- Exercise directions
Reproduce the text shown with each of the items below word for word, leaving the pictures out of your answer.
--- Material to process ---
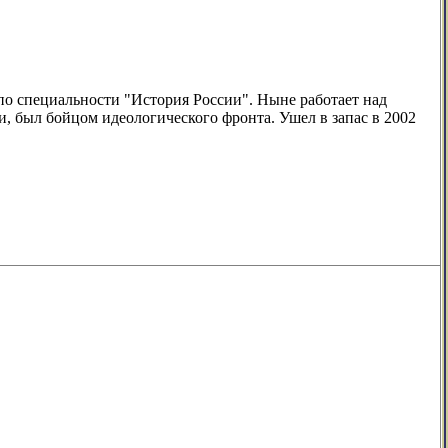
по специальности "История России". Ныне работает над
, был бойцом идеологического фронта. Ушел в запас в 2002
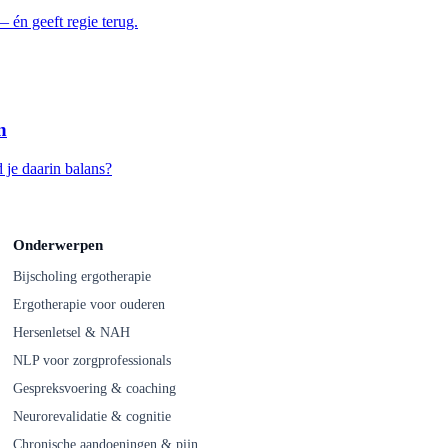
 én geeft regie terug.
n
 je daarin balans?
Onderwerpen
Bijscholing ergotherapie
Ergotherapie voor ouderen
Hersenletsel & NAH
NLP voor zorgprofessionals
Gespreksvoering & coaching
Neurorevalidatie & cognitie
Chronische aandoeningen & pijn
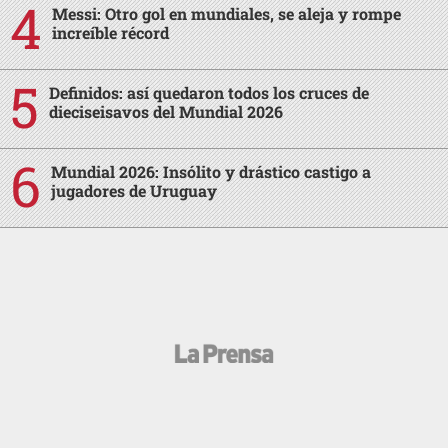
Messi: Otro gol en mundiales, se aleja y rompe
increíble récord
Definidos: así quedaron todos los cruces de
dieciseisavos del Mundial 2026
Mundial 2026: Insólito y drástico castigo a
jugadores de Uruguay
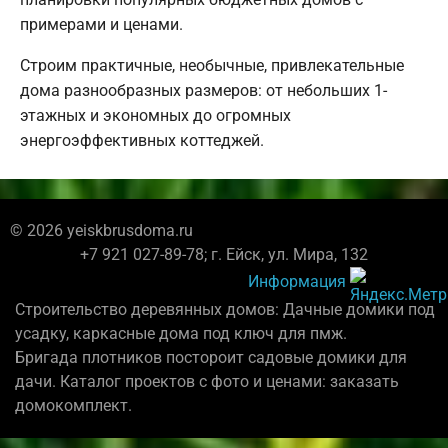
примерами и ценами.
Строим практичные, необычные, привлекательные
дома разнообразных размеров: от небольших 1-
этажных и экономных до огромных
энергоэффективных коттеджей.
© 2026 yeiskbrusdoma.ru
+7 921 027-89-78; г. Ейск, ул. Мира, 132
Информация
Строительство деревянных домов: Дачные домики под
усадку, каркасные дома под ключ для пмж.
Бригада плотников постороит садовые домики для
дачи. Каталог проектов с фото и ценами: заказать
домокомплект.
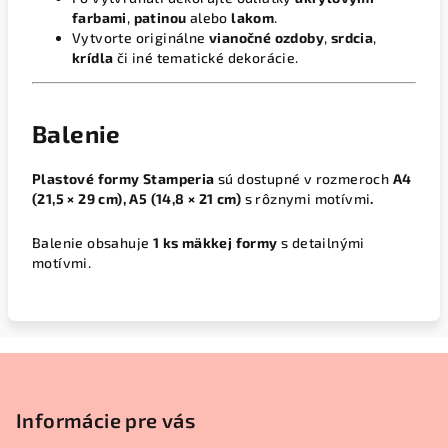
farbami
,
patinou
alebo
lakom
.
Vytvorte originálne
vianočné ozdoby
,
srdcia
,
krídla
či iné tematické dekorácie.
Balenie
Plastové formy Stamperia
sú dostupné v rozmeroch
A4
(21,5 × 29 cm), A5 (14,8 × 21 cm)
s rôznymi motívmi
.
Balenie obsahuje
1 ks mäkkej formy
s detailnými
motívmi.
Z
á
p
Informácie pre vás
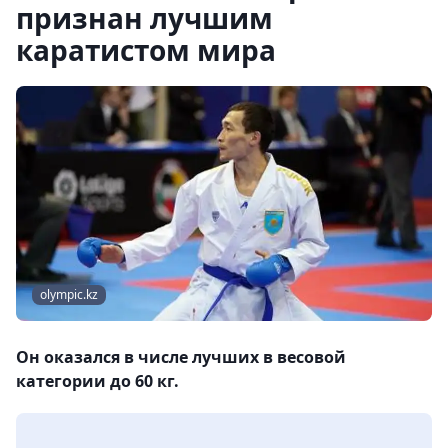
признан лучшим
каратистом мира
olympic.kz
Он оказался в числе лучших в весовой
категории до 60 кг.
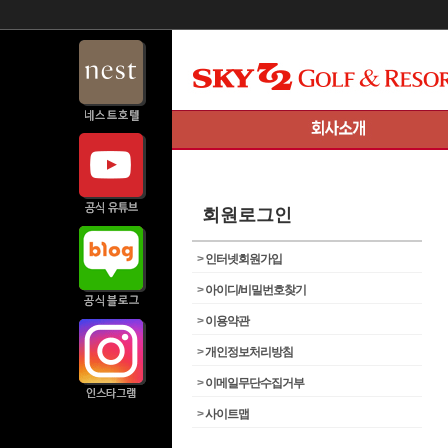
회원로그인
>
인터넷회원가입
>
아이디/비밀번호찾기
>
이용약관
>
개인정보처리방침
>
이메일무단수집거부
>
사이트맵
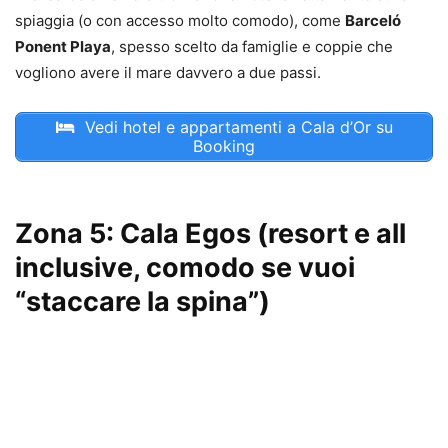
spiaggia (o con accesso molto comodo), come
Barceló
Ponent Playa
, spesso scelto da famiglie e coppie che
vogliono avere il mare davvero a due passi.
Vedi hotel e appartamenti a Cala d’Or su
Booking
Zona 5: Cala Egos (resort e all
inclusive, comodo se vuoi
“staccare la spina”)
---
- Task solution
по специальности "История России". Ныне работает над
, был бойцом идеологического фронта. Ушел в запас в 2002
 én geeft regie terug.
n
 je daarin balans?
Onderwerpen
Bijscholing ergotherapie
Ergotherapie voor ouderen
Hersenletsel & NAH
NLP voor zorgprofessionals
Gespreksvoering & coaching
Neurorevalidatie & cognitie
Chronische aandoeningen & pijn
Messi: Otro gol en mundiales, se aleja y rompe
increíble récord
Definidos: así quedaron todos los cruces de
dieciseisavos del Mundial 2026
Mundial 2026: Insólito y drástico castigo a
jugadores de Uruguay
примерами и ценами.
Строим практичные, необычные, привлекательные
дома разнообразных размеров: от небольших 1-
этажных и экономных до огромных
энергоэффективных коттеджей.
© 2026 yeiskbrusdoma.ru
+7 921 027-89-78; г. Ейск, ул. Мира, 132
Информация
Строительство деревянных домов: Дачные домики под
усадку, каркасные дома под ключ для пмж.
Бригада плотников постороит садовые домики для
дачи. Каталог проектов с фото и ценами: заказать
домокомплект.
farbami
,
patinou
alebo
lakom
.
Vytvorte originálne
vianočné ozdoby
,
srdcia
,
krídla
či iné tematické dekorácie.
Balenie
Plastové formy Stamperia
sú dostupné v rozmeroch
A4
(21,5 × 29 cm), A5 (14,8 × 21 cm)
s rôznymi motívmi
.
Balenie obsahuje
1 ks mäkkej formy
s detailnými
motívmi.
Z
á
p
Informácie pre vás
признан лучшим
каратистом мира
olympic.kz
Он оказался в числе лучших в весовой
категории до 60 кг.
회원로그인
>
인터넷회원가입
>
아이디/비밀번호찾기
>
이용약관
>
개인정보처리방침
>
이메일무단수집거부
>
사이트맵
spiaggia (o con accesso molto comodo), come
Barceló
Ponent Playa
, spesso scelto da famiglie e coppie che
vogliono avere il mare davvero a due passi.
Vedi hotel e appartamenti a Cala d’Or su
Booking
Zona 5: Cala Egos (resort e all
inclusive, comodo se vuoi
“staccare la spina”)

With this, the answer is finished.